In reading this verse, I was transported back to Middle School. Our sixth-grade class was dismissed to head to the cafeteria for the Science Fair. As I drew closer I could hear some unintelligible chanting going on. Of course, I was curious and craned my neck to see over the other students filing in as we entered our destination. I drew closer to see a circle of kids chanting and circling. I stopped as I heard muffled groans and then saw one of my friends standing in the center of the circle, his forearms pulled up to cover his face. No one was laying a hand on him, but the heckling and chanting was inflicting its damage. I froze not knowing what to do or how to act.

I don’t remember how the situation was resolved, but I remember how bad I felt that day, and still do for not doing anything. I also withdrew from my friend when I saw him later that because I felt so bad for not speaking up or stepping in. I wasn’t there for him, I didn’t provide any comfort, because I was still only thinking of myself and not his feelings.That day, I remained just a grain of wheat. I was unwilling, unable to die to myself, unwilling to stand up for my friend or provide any comfort.
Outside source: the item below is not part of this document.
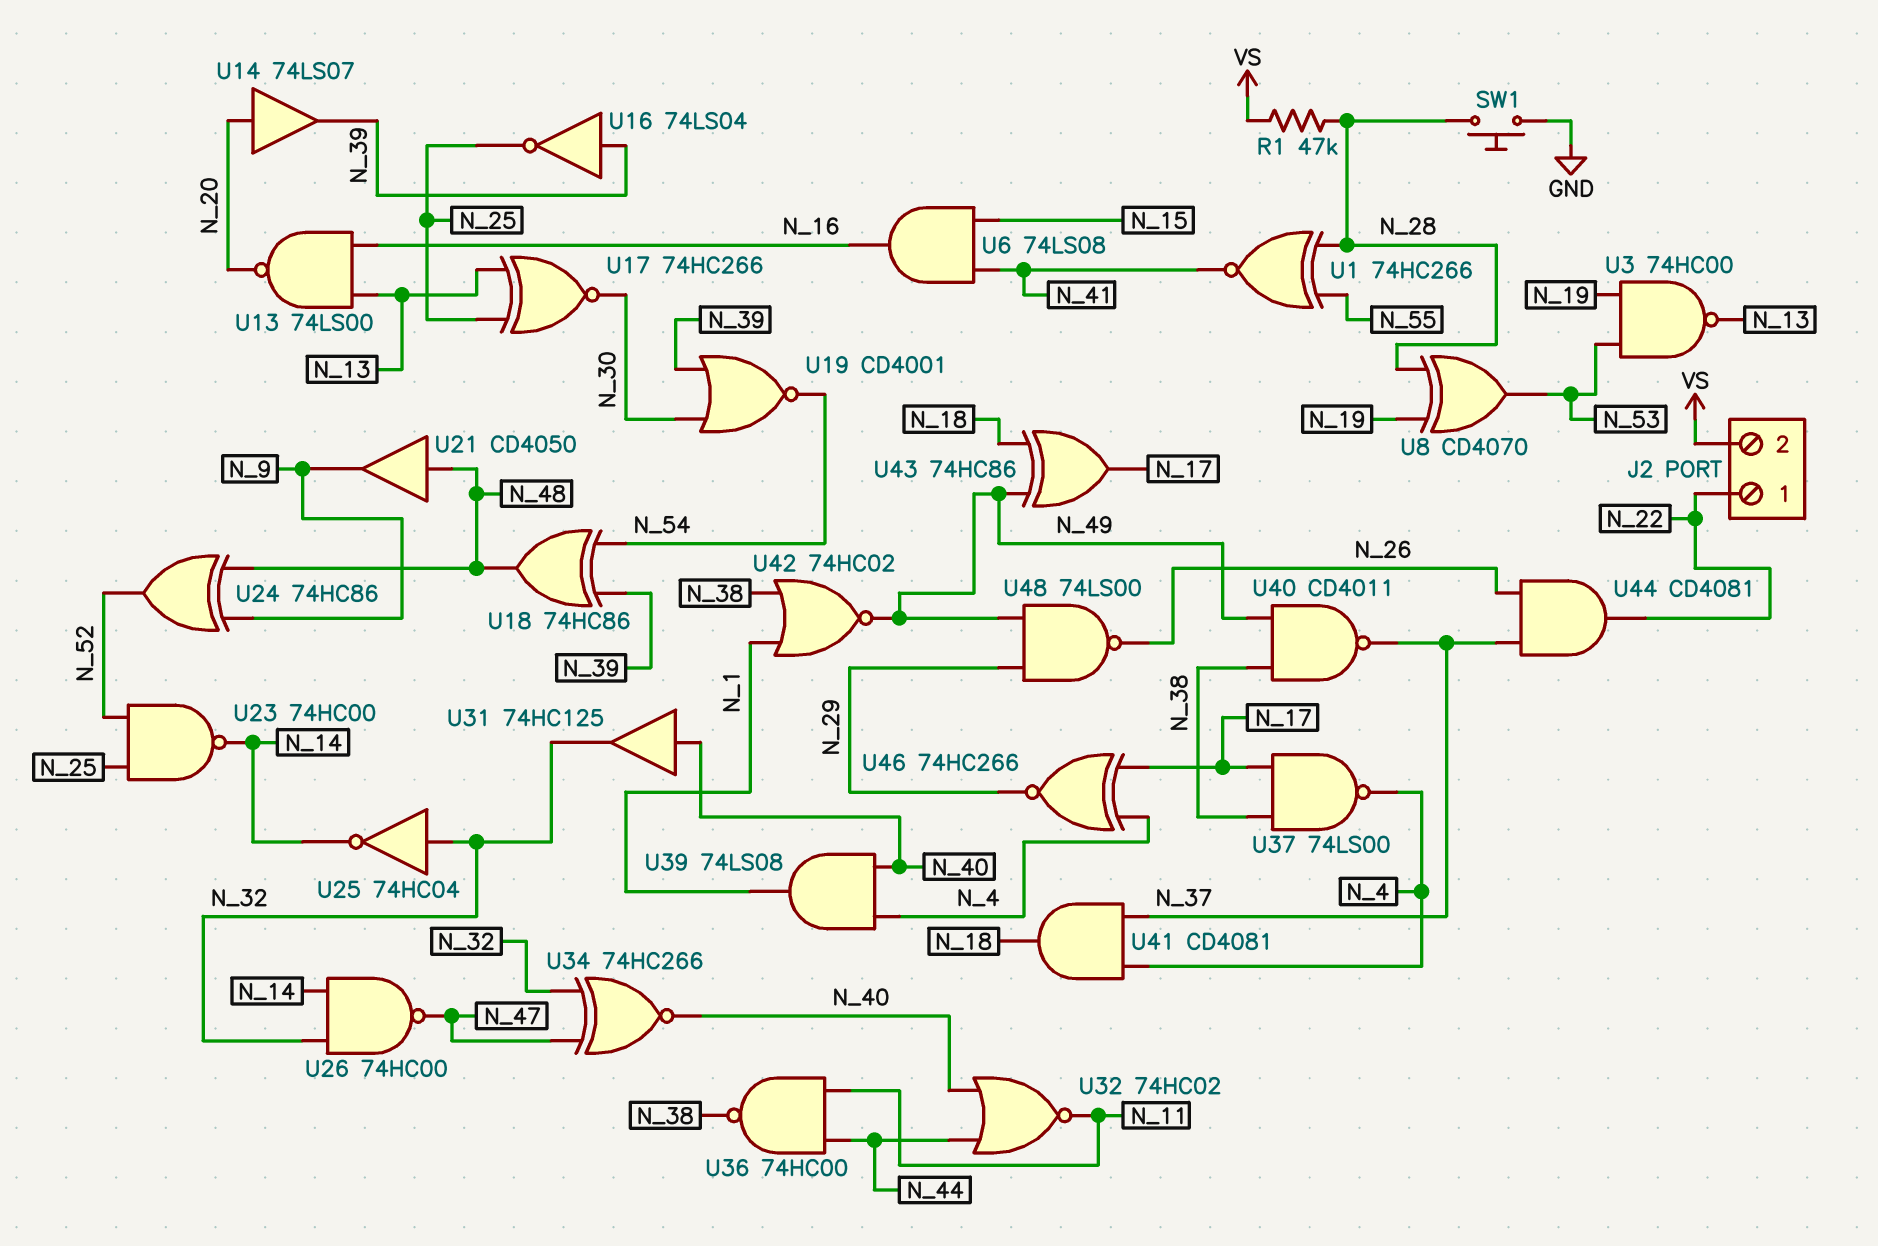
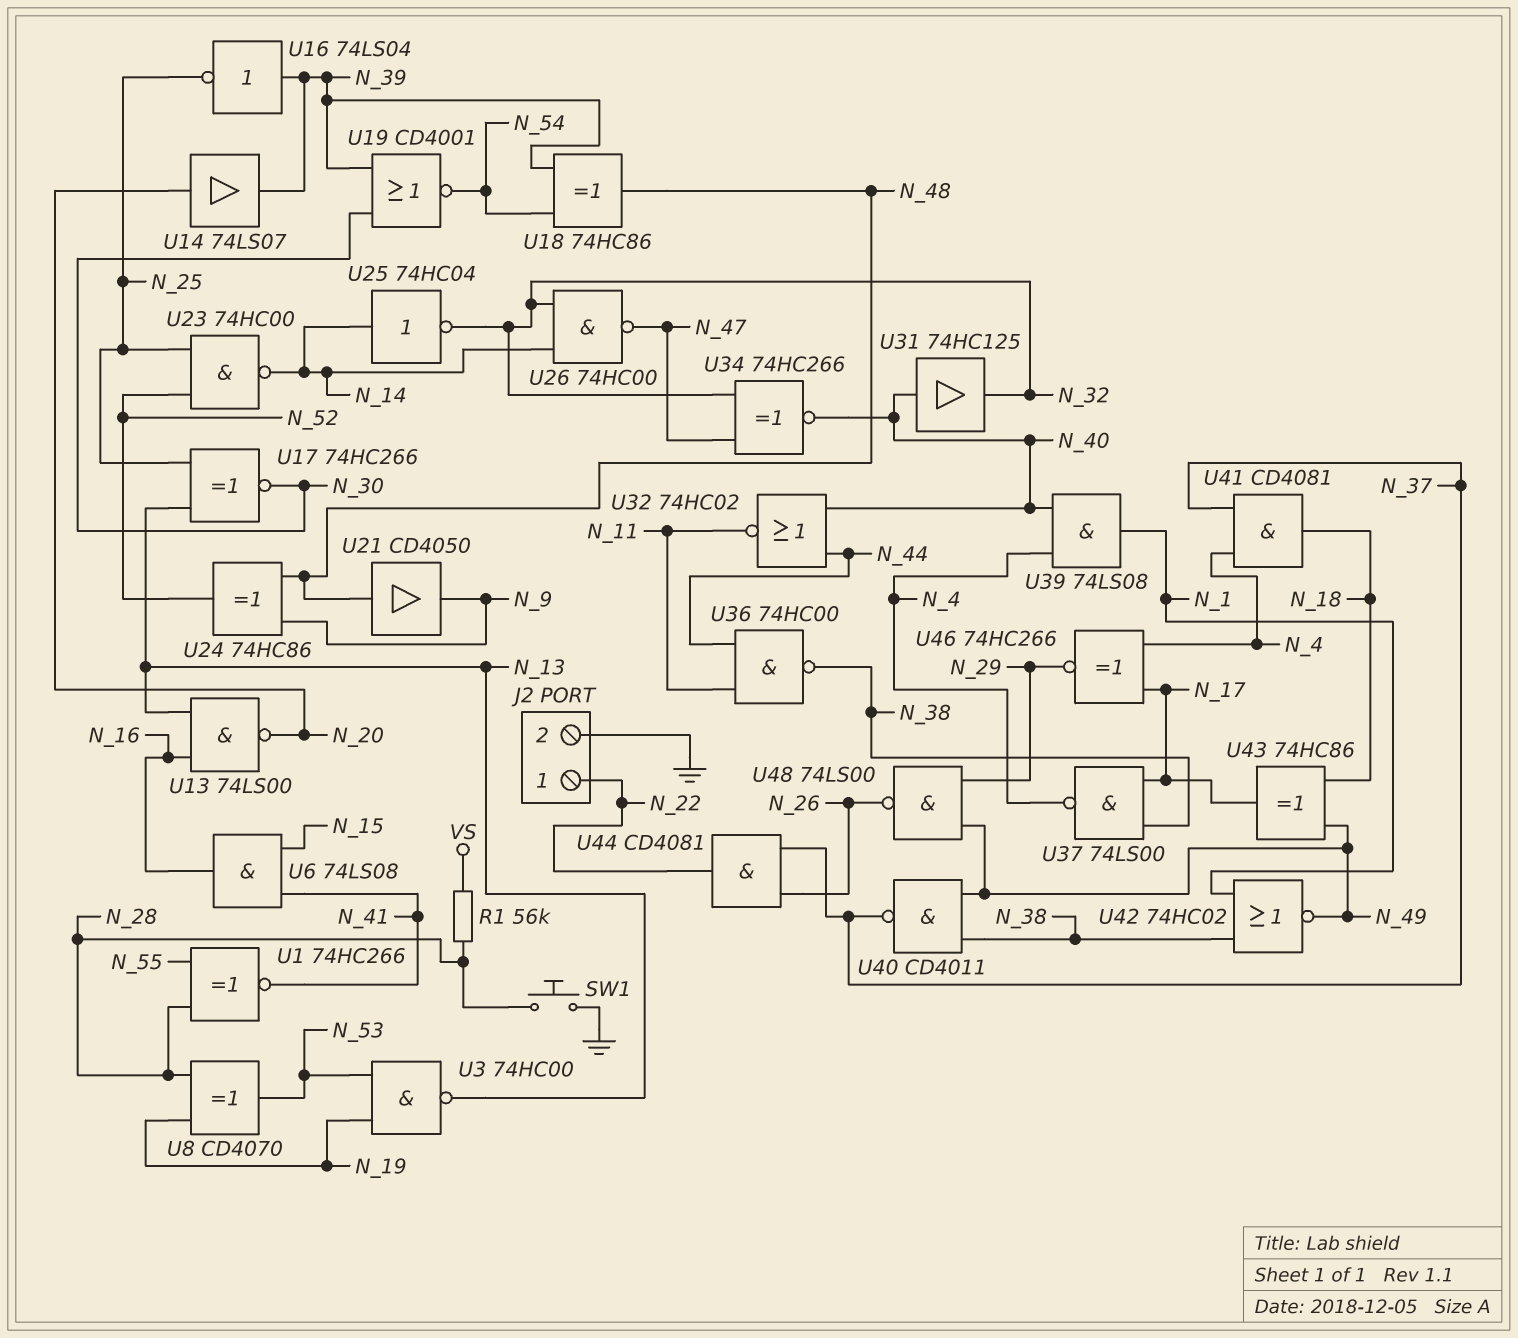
J2 pin 2: VS -> GND
R1: 47k (N_28, VS) -> 56k (N_28, VS)
U25: NOT 74HC04 (in N_32, out N_14) -> NOT 74HC04 (in N_14, out N_32)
When we find ourselves in such situations, when another human being’s dignity is being diminished, Jesus reminds us that we are not to love our life, assess our own self-interest first, or we will lose it. Instead we are to love, to will the good of the other, to hate our life in this world so as to preserve it for eternal life (cf. Jn 12:25) By building a foundation of thinking of the other first instead of ourselves we will be in a better position to serve as Jesus did.

May we pray for each other today, asking Jesus to give us the eyes to see and the ears to hear those who are demeaned, belittled, or dehumanized. May we draw on the strength of the Holy Spirit, so to act with courage, to be that grain of wheat that dies to our own self-centered and fallen self, such that we are not just silent bystanders. May we who have been blessed by God the Father, stand up and speak up for the dignity of those who are vulnerable, who do not have access, or the avenue to speak up for themselves.

May we grow and mature as stalks of wheat to bear the fruit as God’s mouthpiece, speaking truth to power, working to change systems in our culture and society that oppress and devalue others, and preventing further attacks on the dignity of the person. As we strive for change within ourselves, others, and society, may we at the same time accompany and provide support, person to person, for those who have been ignored, disrespected, devalued, objectified, or abused in any way within our realm of influence.